Niente spazio al Comune di Gravina: Palazzo di Città protesta

Cronaca

Il sindaco scrive alla Regione per stigmatizzare lo sgarbo istituzionale

GRAVINA IN PUGLIA – L’episodio nei giorni scorsi, in occasione dell’inaugurazione del Cpi di Altamura

«I rapporti istituzionali con la Regione erano e restano ottimi, ma a nessuno deve essere consentito mancare di rispetto al nostro Comune».

Lo dice il sindaco Alesio Valente, per inquadrare la nota formale di protesta partita da Palazzo di Città nei giorni scorsi, con destinatari l’assessorato regionale alla formazione ed al lavoro e l’Agenzia regionale per le politiche attive del lavoro. «Venerdì 13 Dicembre – scrive Valente nella missiva, inviata per conoscenza anche al presidente della giunta regionale, Michele Emiliano – il nostro Comune era stato invitato a presenziare, in veste ufficiale, all’inaugurazione della nuova sede del Centro per l’impiego di Altamura, aderendo all’invito sia per l’interesse dell’iniziativa in sé, sia per suggellare plasticamente l’unità di un territorio intero su temi, quali il lavoro, che di unità necessitano in maniera vitale». A rappresentare il Municipio gravinese, l’assessore al ramo, Aldo Dibattista, ed il presidente della IV Commissione consiliare, Domenico Calderoni. Non tutto però è andato per il verso giusto, a quanto pare per scelte riconducibili ai curatori dell’iniziativa. «Si confidava che l’evento – sottolinea nella sua missiva il primo cittadino gravinese – sarebbe stata utile occasione anche per rappresentare la legittima esigenza della comunità da me amministrata a poter quanto prima veder riaperto la locale sede del Centro per l’impiego, essenziale in una città di 45.000 abitanti, per il mantenimento della quale, peraltro, da anni l’amministrazione comunale ha accettato di farsi carico di ogni spesa, anche se ancora si resta in attesa di una sua riattivazione dopo la chiusura per carenza di personale, visto che impegni al riguardo assunti non sono stati sin qui mantenuti».

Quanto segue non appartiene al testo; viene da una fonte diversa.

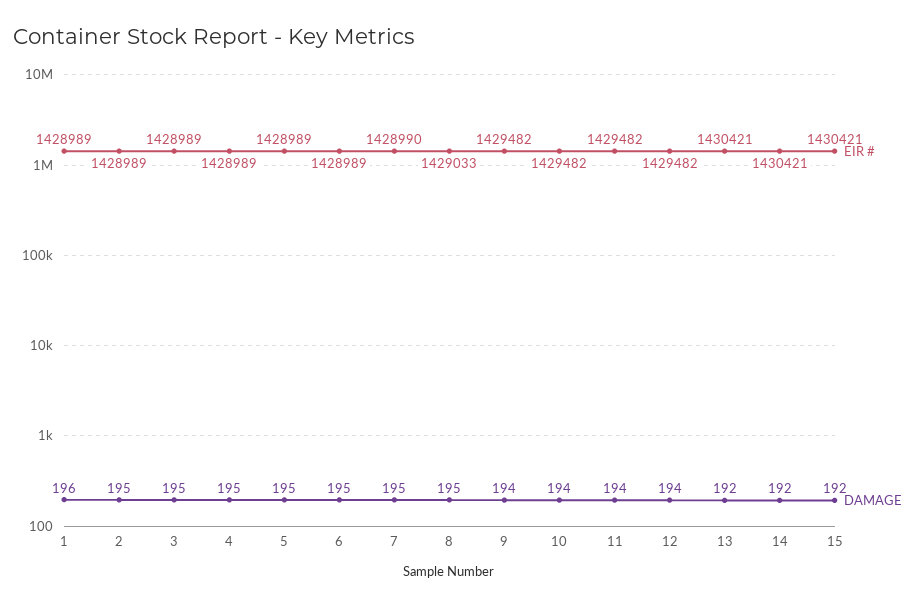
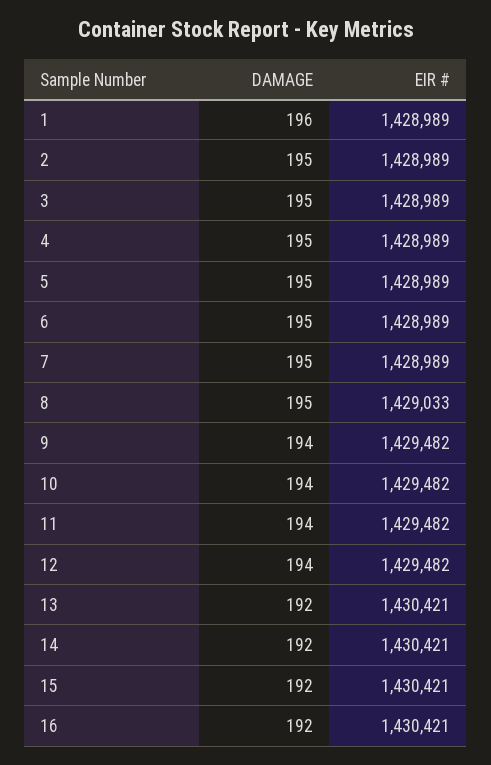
  {
    "EIR #": {
      "1": 1428989,
      "2": 1428989,
      "3": 1428989,
      "4": 1428989,
      "5": 1428989,
      "6": 1428989,
-     "7": 1428990,
+     "7": 1428989,
      "8": 1429033,
      "9": 1429482,
      "10": 1429482,
      "11": 1429482,
      "12": 1429482,
      "13": 1430421,
      "14": 1430421,
-     "15": 1430421
+     "15": 1430421,
+     "16": 1430421
    },
    "DAMAGE": {
      "1": 196,
      "2": 195,
      "3": 195,
      "4": 195,
      "5": 195,
      "6": 195,
      "7": 195,
      "8": 195,
      "9": 194,
      "10": 194,
      "11": 194,
      "12": 194,
      "13": 192,
      "14": 192,
-     "15": 192
+     "15": 192,
+     "16": 192
    }
  }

Prosegue Valente: «In occasione della manifestazione in parola si è avuto modo di registrare il susseguirsi di sgarbi istituzionali e personali che appaiono intollerabili: dapprima, in fase di apertura e di saluto, non si è fatto cenno alcuno alla delegazione istituzionale gravinese, del tutto ignorata da chi presiedeva e coordinava i lavori. In secondo luogo, a seguire, non è stata concessa alla stessa facoltà di intervento. Nemmeno per poter formulare le proprie felicitazioni alla comunità altamurana per il nuovo, brillante risultato ottenuto».

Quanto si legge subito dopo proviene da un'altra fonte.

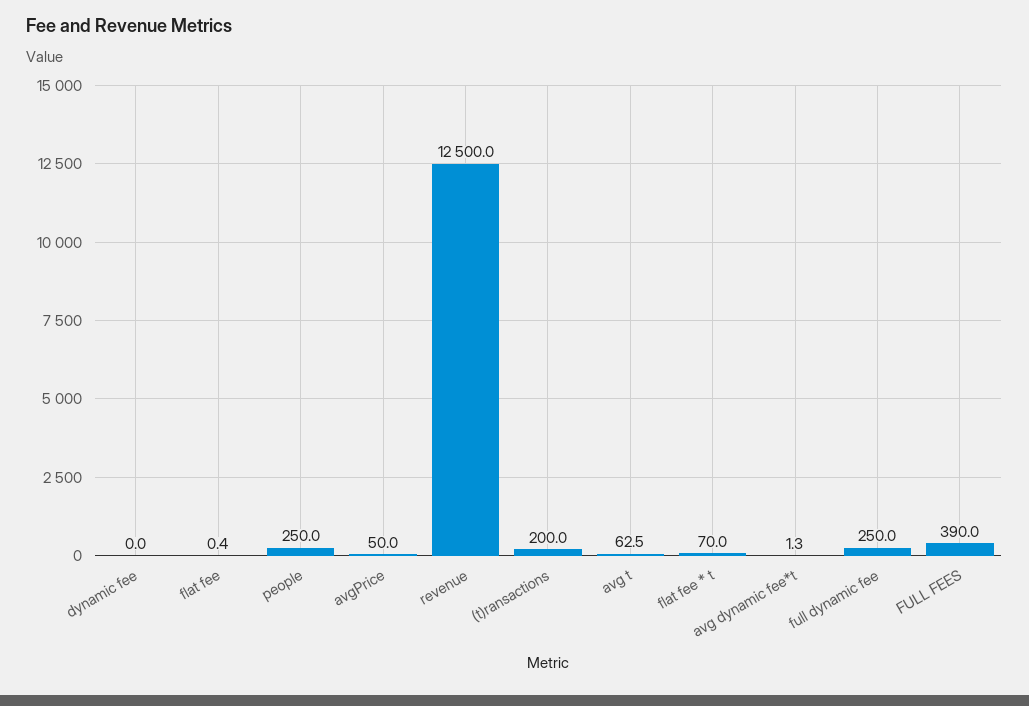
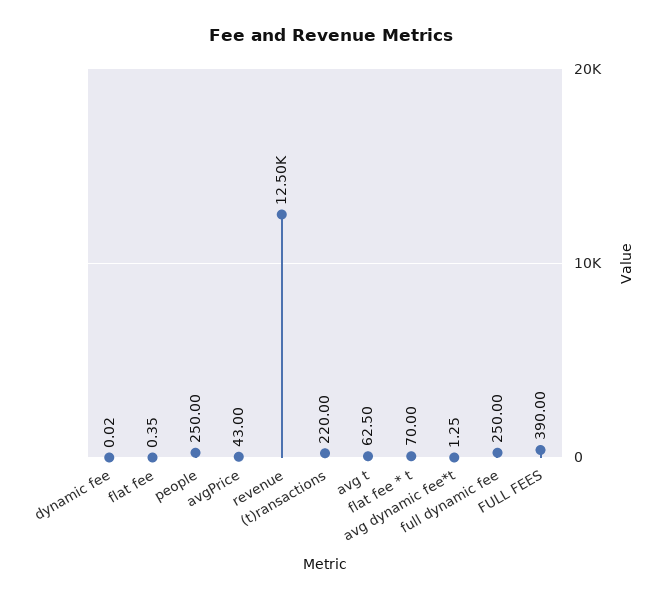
  {
    "dynamic fee": 0.02,
    "flat fee": 0.35,
    "people": 250,
-   "avgPrice": 50,
+   "avgPrice": 43,
    "revenue": 12500,
-   "(t)ransactions": 200,
+   "(t)ransactions": 220,
    "avg t": 62.5,
    "flat fee * t": 70,
    "avg dynamic fee*t": 1.25,
    "full dynamic fee": 250,
    "FULL FEES": 390
  }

Conclude il sindaco: «Di fronte a tale stato di cose, ancor più in considerazione dell’innegabile profilo di collaborazione istituzionale da sempre tenuto dall’Amministrazione comunale gravinese nei riguardi della Giunta regionale e, in particolare, dell’Assessorato alla formazione ed al lavoro e delle sue articolazioni, esprimo indignazione e formale protesta per l’accaduto. Chiedo inoltre di poter conoscere in tempi brevi, a stretto giro di posta, se e quali provvedimenti si intendano assumere per censurare quanto avvenuto ed i responsabili di esso. Infine, con identica urgenza si sollecitano chiarimenti in ordine alla riapertura del Centro per l’impiego di Gravina, in mancanza dei quali, nostro malgrado, saremo costretti a forme di protesta, anche eclatanti».